Separate reversible from irreversible decisions to determine the process, time, energy, and strategy you need to apply to make that decision.

3. How important is this decision to me and why?

Knowing why the decision matters to you or how a wrong decision can impact you can be a powerful motivator to re-examine your process. It can make you look beyond obvious and easy options to the other choices that may seem hard at first but are more promising and better suited to your problem. Identify your stake in the decision and ask yourself why you really care about the right decision. Disconnect your identity from your idea and focus on actually making the right decision. Because what matters in the end is making the right decision and not you being right.

“Stay committed to your decisions, but stay flexible in your approach.” – Tony Robbins

4. What costs am I willing to pay to delay this decision?

Delaying decision-making is one of the most common tactics to avoid facing our real fears. Fear is a very real feeling and left unattended it can wreak havoc in our lives. Fear can make us imagine the worst possible scenarios that are highly unlikely and use them as an excuse for inaction. 

Getting stuck with analysis-paralysis by looking up more and more information or avoiding the decision with the fear of making a wrong one can prevent you from grabbing the right opportunities at the right time. The cost of indecision is often higher than the cost of making a wrong decision.

Get rid of unwanted fears that might hold you back by defining them. Compare the cost of delaying the decision to the worst that can happen. Then, set yourself a reasonable date to make a decision and work backward from it to actually complete it in time. 

5. What are the different alternatives?

With confirmation bias at play, we interpret and selectively gather data to fit our beliefs while rejecting other plausible alternatives. Asking this question sets the expectation that there’s more than one possible solution. It will open you to the idea of exploring alternative explanations. 

Annie Duke, a former professional poker player and author of Thinking in Bets, writes in her book “What makes a decision great is not that it has a great outcome. A great decision is the result of a good process, and that process must include an attempt to accurately represent our own state of knowledge. That state of knowledge, in turn, is some variation of I’m not sure.”

Instead of trying to make a decision where you are 100% sure, embrace uncertainty. Evaluate different options based on the probability that a specific outcome will occur. Include others’ opinions. Your experience and knowledge of those around you will determine the accuracy of your evaluations. 

6. How will this decision look in the future?

Most of the time we think just one step ahead and make a decision without evaluating the potential impact of our decision way into the future. We try to optimize for a small gain in the present while ignoring the potential downsides of this decision in the future.

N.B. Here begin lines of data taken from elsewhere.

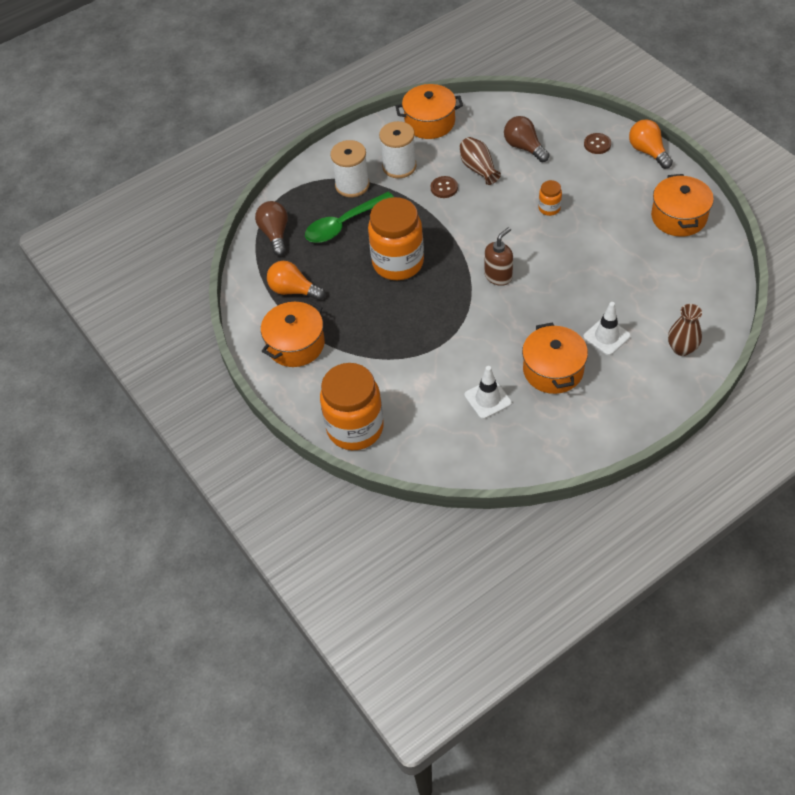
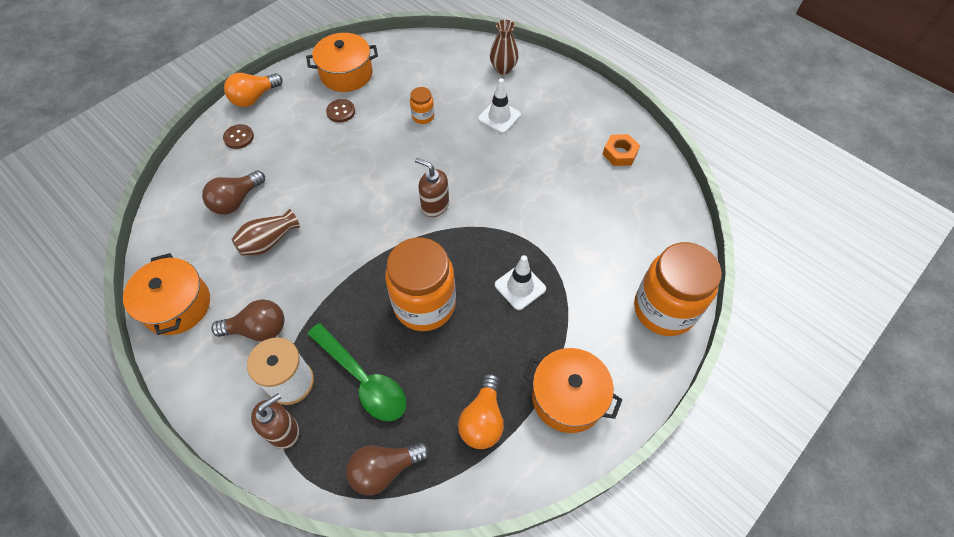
camera: 105 degrees left, 5 degrees up
(317, 183) = (283, 430): none -> brown soap dispenser
(399, 166) = (258, 329): white spool -> brown light bulb
(444, 188) = (300, 273): brown button -> brown button (341, 112)
(487, 399) = (593, 198): white traffic cone -> white traffic cone (520, 287)
(543, 434) = (620, 153): none -> orange nut
(549, 208) = (335, 170): orange jar -> orange jar (423, 116)
(553, 370) = (546, 152): orange pot -> none

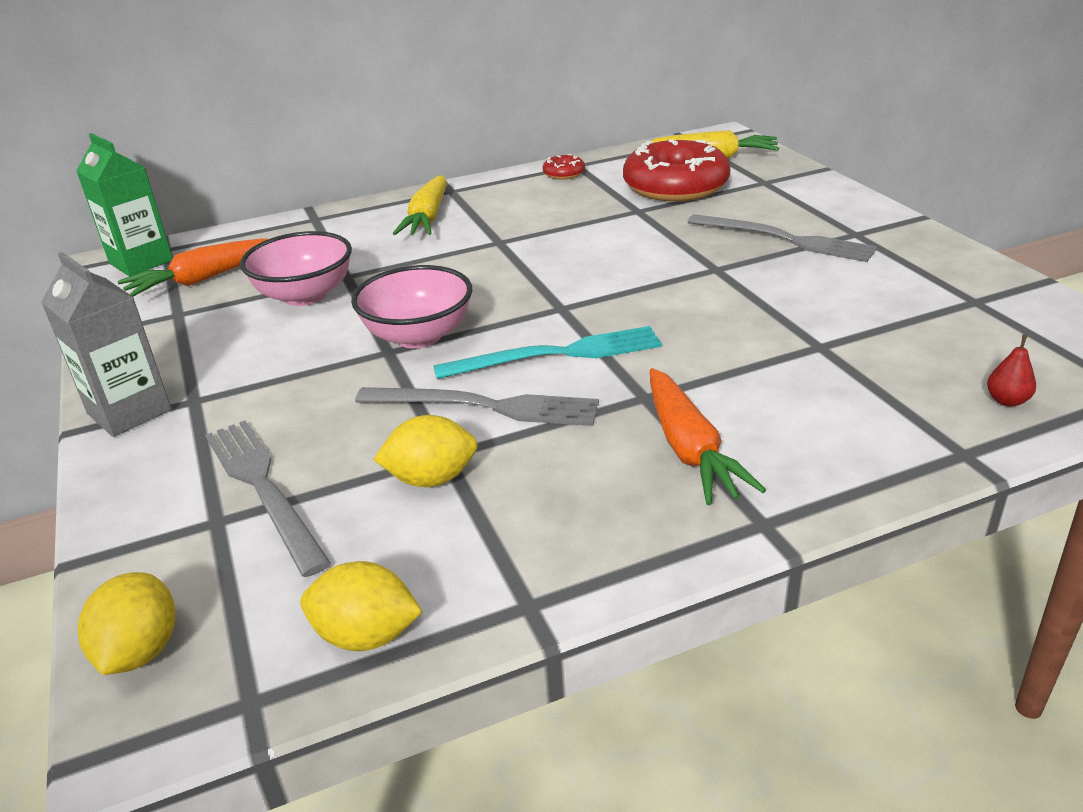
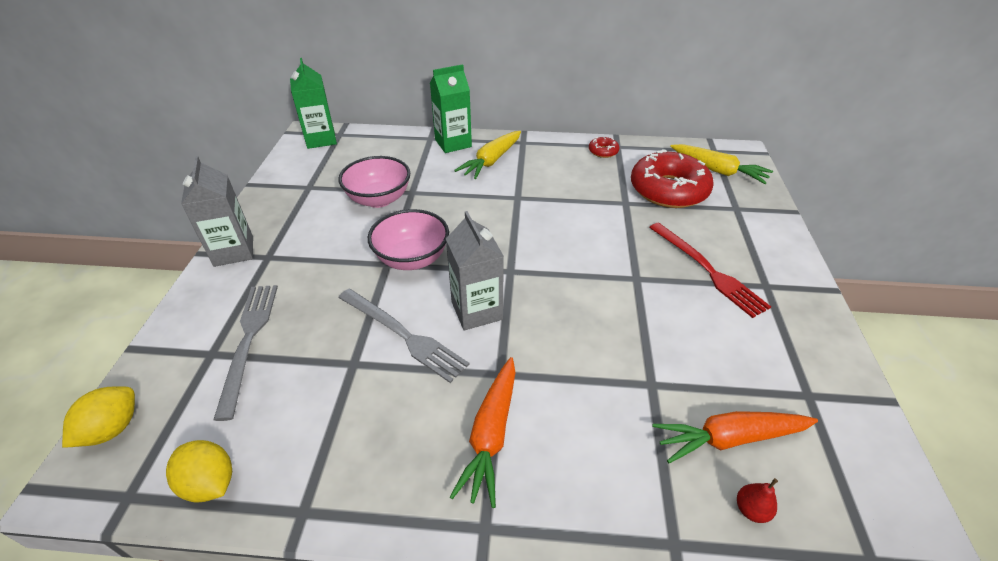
camera: 25 degrees right, 10 degrees up
(203, 279) = (340, 165): orange carrot -> orange carrot (729, 439)
(354, 215) = (453, 143): none -> green carton
(431, 479) = (331, 379): yellow lemon -> none
(557, 354) = (476, 311): turquoise fork -> grey carton
(785, 239) = (708, 270): grey fork -> red fork

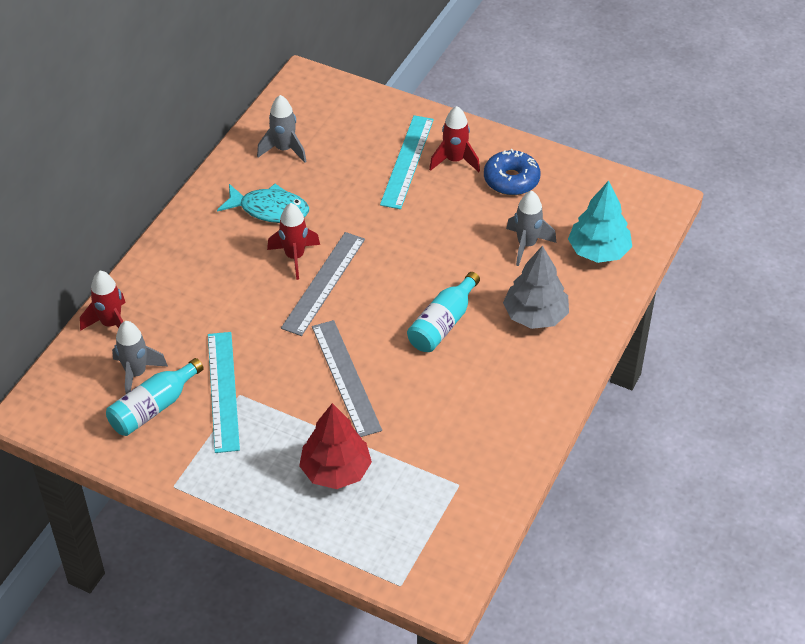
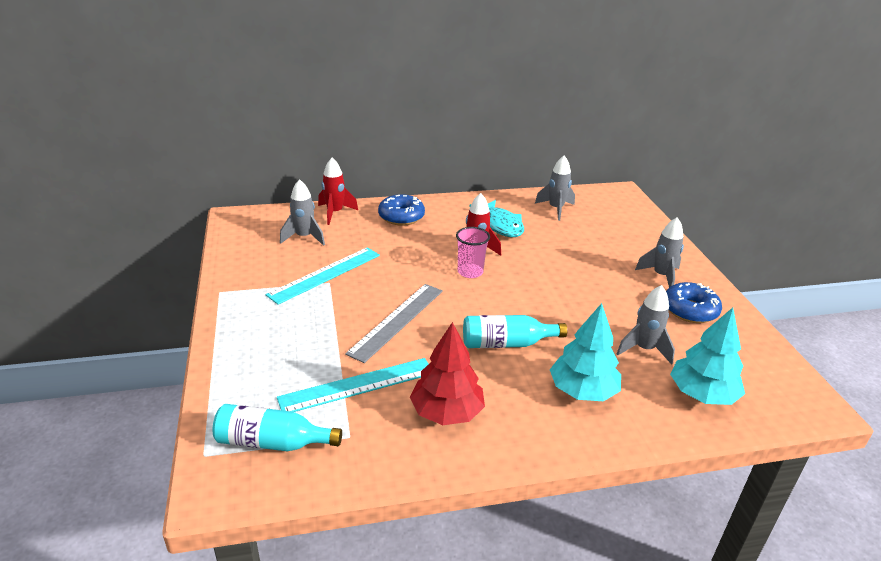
camera: 50 degrees right, 15 degrees down
(153, 407) = (282, 255): turquoise bottle -> turquoise bottle (272, 442)
(175, 275) = (401, 217): none -> blue donut
(323, 283) = (470, 272): grey ruler -> pink cup
(336, 470) = (300, 358): red tree -> red tree (447, 412)
(407, 161) = (625, 257): turquoise ruler -> turquoise ruler (357, 385)
(455, 161) = (661, 276): red rocket -> grey rocket
(535, 315) = (583, 391): grey tree -> turquoise tree

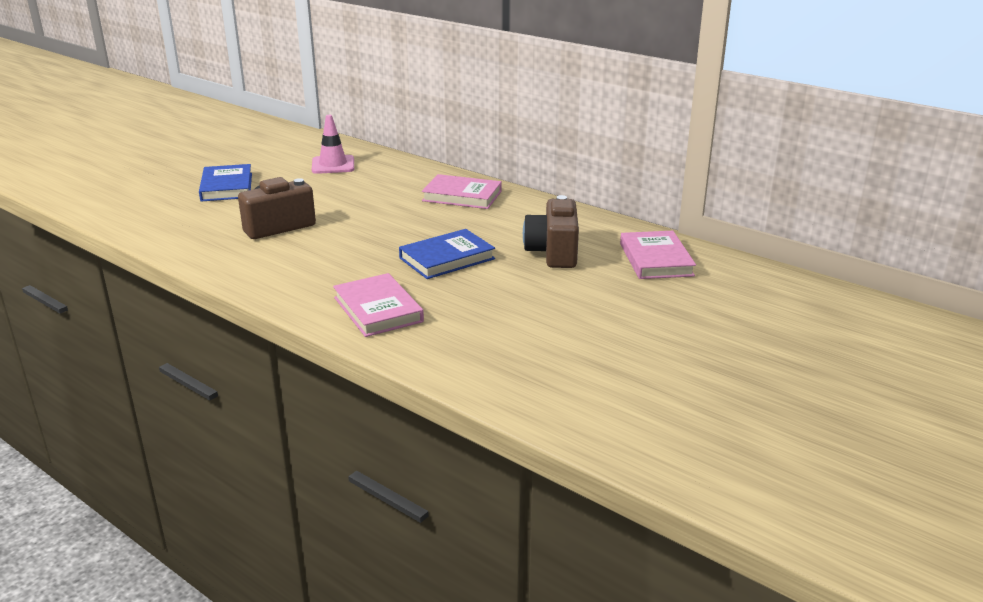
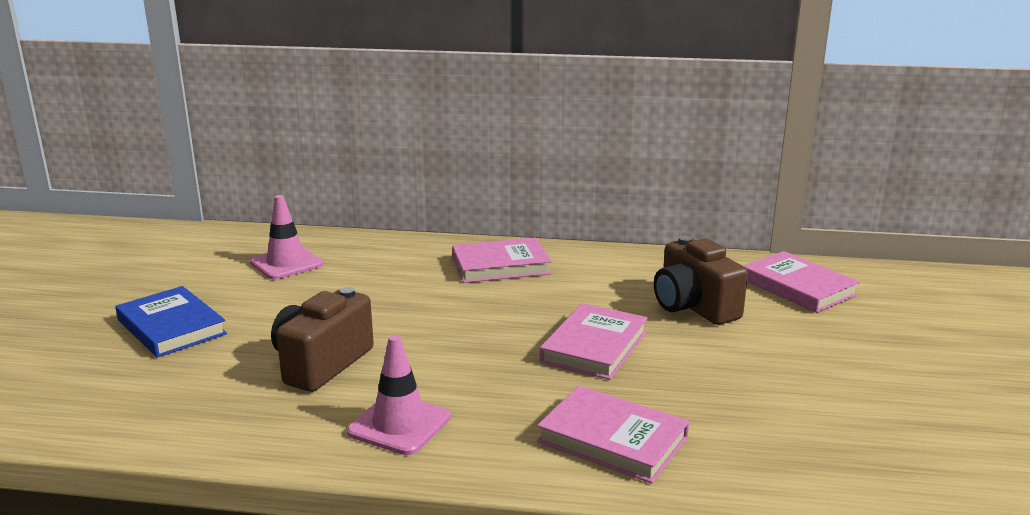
camera: 30 degrees left, 5 degrees down
(275, 268) = (399, 424): none -> pink traffic cone
(447, 258) = (594, 346): blue book -> pink book

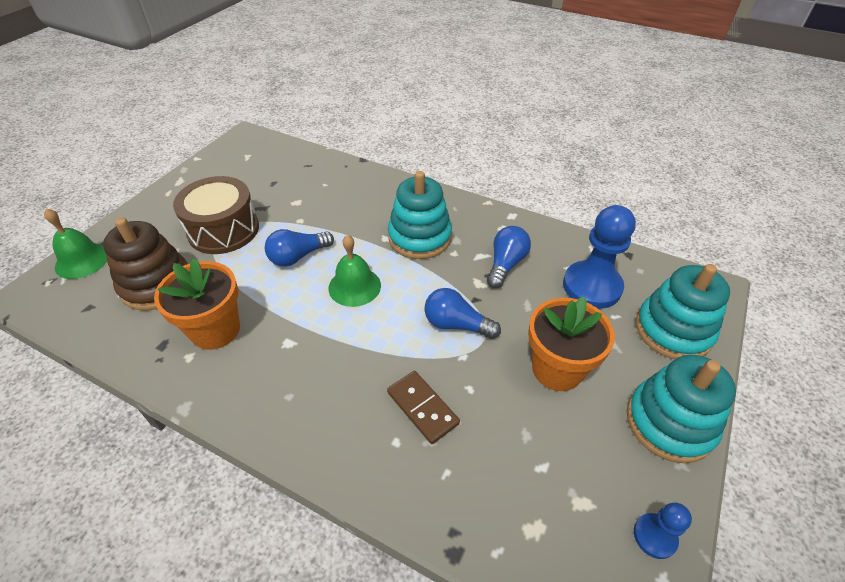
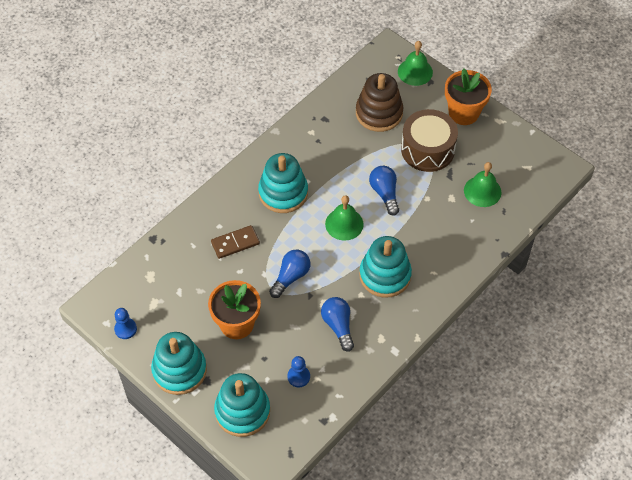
camera: 105 degrees right, 10 degrees up
(215, 330) = (328, 145): orange flower pot -> orange flower pot (463, 113)
(283, 181) = (482, 191): none -> green bell
(313, 366) = (283, 193): none -> turquoise stacking toy
(505, 264) = (338, 326): blue light bulb -> blue light bulb turned 150 degrees counterclockwise
(592, 286) = (298, 377): blue pawn -> blue pawn, size x0.50

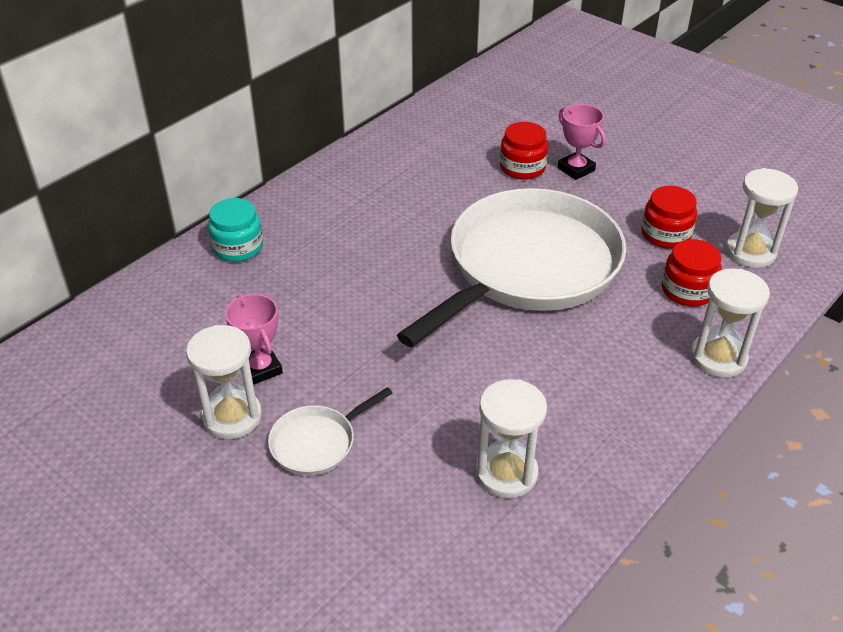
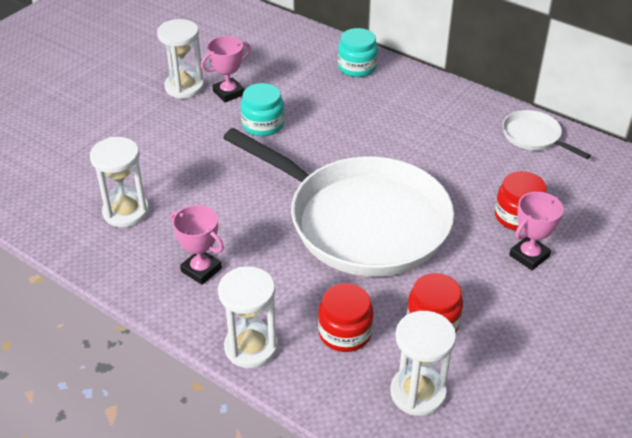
camera: 85 degrees right, 0 degrees up
(317, 443) = (160, 124): white pan -> white pan (533, 136)
(341, 337) = (263, 125): none -> turquoise jar
(609, 396) = (201, 270): none -> pink trophy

By understanding the consequences of your decision, you can rid yourself of choices that you will regret later. By factoring your future into your decision process and visualizing how the decision will play out, you can avoid the avoidable.

Once you include these questions into your decision-making process, you will notice a tremendous improvement in the quality of your decisions. While mastering them and building upon them will take practice, noticing subtle changes in your thought process that these questions invoke will help you make even better decisions.